Any help would be appreciated.
I think I was not able to fully comprehend the paper on proDA so the question: Is it possible to just get a 'imputed' matrix out of the proDA function object? For eg. if I want to test pairwise comparisons using other approaches?
Well, yes you can get the completed matrix using
The documenation for the predict function is here https://const-ae.github.io/proDA/reference/predict-proDAFit-method.html
But, I think you should not do that and then run another statistical test on the completed data. The problem is that you get unrealistically small variance estimates, so the method might consider too many proteins significant.
I would recommend to use the build in function
test_diff()

Study questions —
1: Please decide whether each statement below agrees with the proDA thread. Answer yes or no for each, and quote the words from the thread that settle it.
(a) The person replying advises running another statistical test on the completed data.
(b) Running a test on the completed data can give unrealistically small variance estimates.
(c) The person asking wants the imputed matrix to test pairwise comparisons with other approaches.
2: Carry on the proDA thread from its final line.

(Transcribed page contents)

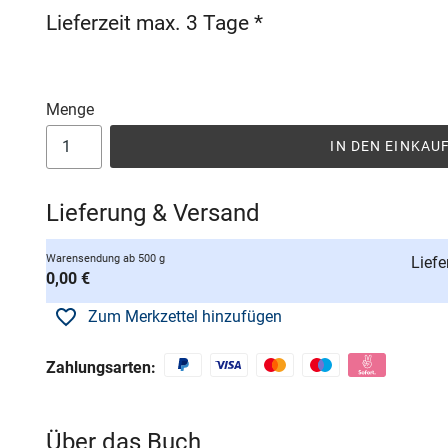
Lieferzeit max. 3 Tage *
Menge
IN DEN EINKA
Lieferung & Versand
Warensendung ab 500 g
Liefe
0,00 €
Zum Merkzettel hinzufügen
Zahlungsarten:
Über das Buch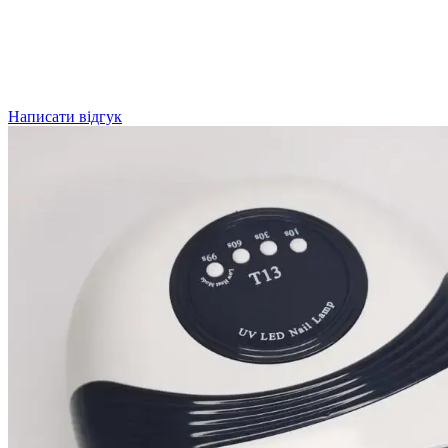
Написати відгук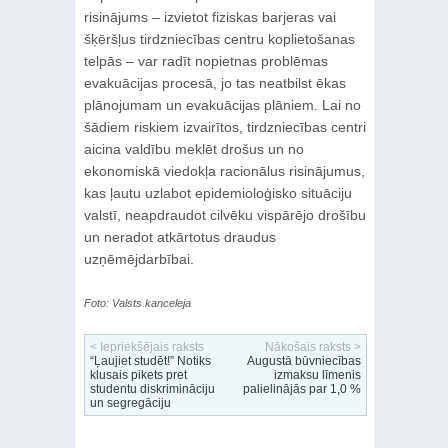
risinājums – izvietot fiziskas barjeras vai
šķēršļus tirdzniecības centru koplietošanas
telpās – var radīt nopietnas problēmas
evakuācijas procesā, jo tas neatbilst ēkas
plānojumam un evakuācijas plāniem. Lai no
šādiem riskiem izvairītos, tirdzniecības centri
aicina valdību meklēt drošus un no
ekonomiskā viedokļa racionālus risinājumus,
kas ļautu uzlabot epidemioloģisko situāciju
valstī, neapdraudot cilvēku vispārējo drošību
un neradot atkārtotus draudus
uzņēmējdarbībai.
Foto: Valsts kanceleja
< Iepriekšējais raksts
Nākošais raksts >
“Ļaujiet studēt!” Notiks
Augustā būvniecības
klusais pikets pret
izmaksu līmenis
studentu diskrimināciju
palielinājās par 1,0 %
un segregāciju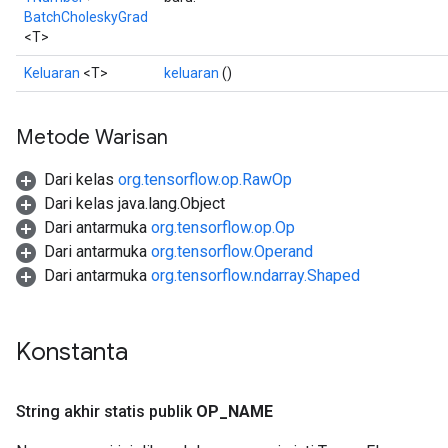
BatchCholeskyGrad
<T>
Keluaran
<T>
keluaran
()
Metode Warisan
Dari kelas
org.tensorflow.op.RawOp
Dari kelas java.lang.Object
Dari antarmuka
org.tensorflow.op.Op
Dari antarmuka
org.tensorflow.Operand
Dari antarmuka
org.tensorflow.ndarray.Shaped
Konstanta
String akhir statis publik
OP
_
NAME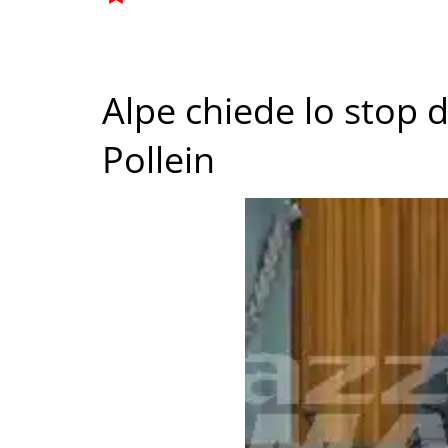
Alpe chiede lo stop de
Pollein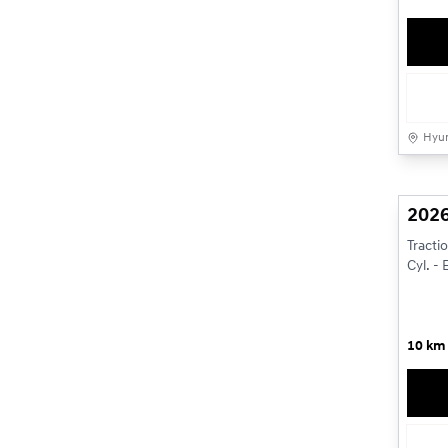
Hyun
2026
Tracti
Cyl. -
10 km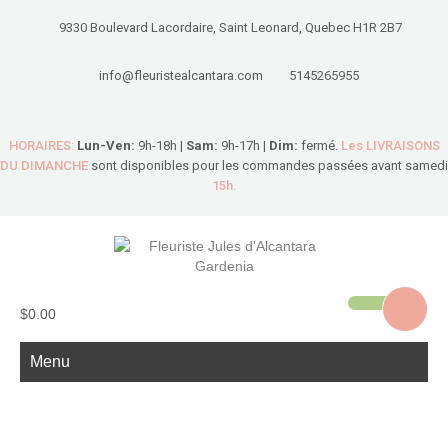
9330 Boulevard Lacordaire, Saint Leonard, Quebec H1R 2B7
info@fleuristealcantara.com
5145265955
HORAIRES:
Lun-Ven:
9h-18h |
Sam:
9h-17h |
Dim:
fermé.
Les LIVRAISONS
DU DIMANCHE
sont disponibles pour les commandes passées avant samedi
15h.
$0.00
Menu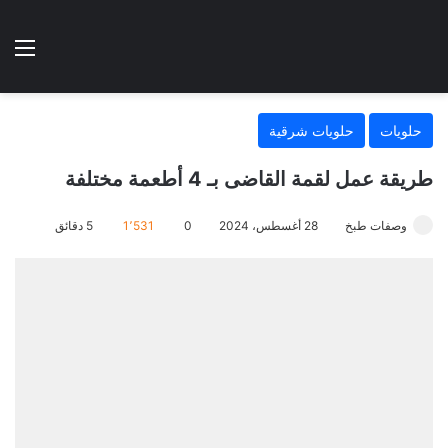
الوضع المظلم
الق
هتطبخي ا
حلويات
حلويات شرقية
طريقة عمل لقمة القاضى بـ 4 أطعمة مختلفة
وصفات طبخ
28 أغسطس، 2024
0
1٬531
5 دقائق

Responses by task —
1:
(a) No: "I think you should not do that and then run another statistical test on the completed data."
(b) Yes: "The problem is that you get unrealistically small variance estimates"
(c) Yes: "if I want to test pairwise comparisons using other approaches"

2:
to identify significantly changed proteins.My only concern was that I know that there is a batch effect in the dataset. That's why I wanted to take the completed matrix, correct for the batch effect and then run a statistical test. Or would you suggest another method of dealing with this that is more compatible with proDA?
Also, I just saw that based on the imputation proDA does, the data is no longer following a normal distribution (I am guessing because of a lot of imputation of "constant" value for proteins which have a lot of missing values). Does Wald test work with non-normally distributed data?
Ah, okay. Thanks for the clarification :)
If the batch effect that you mentioned, is the one in the column of the design matrix, the best way to handle it is to include it in the linear model. That way it is automatically regressed out and the statistical test is independent of the batch effect.
If on the other hand, you have strong reason to believe that there are additional batch effects that were not recorded, the problem is much more difficult.
proDA
can handle some ways to correct for global intensity differences using themedian_normalization()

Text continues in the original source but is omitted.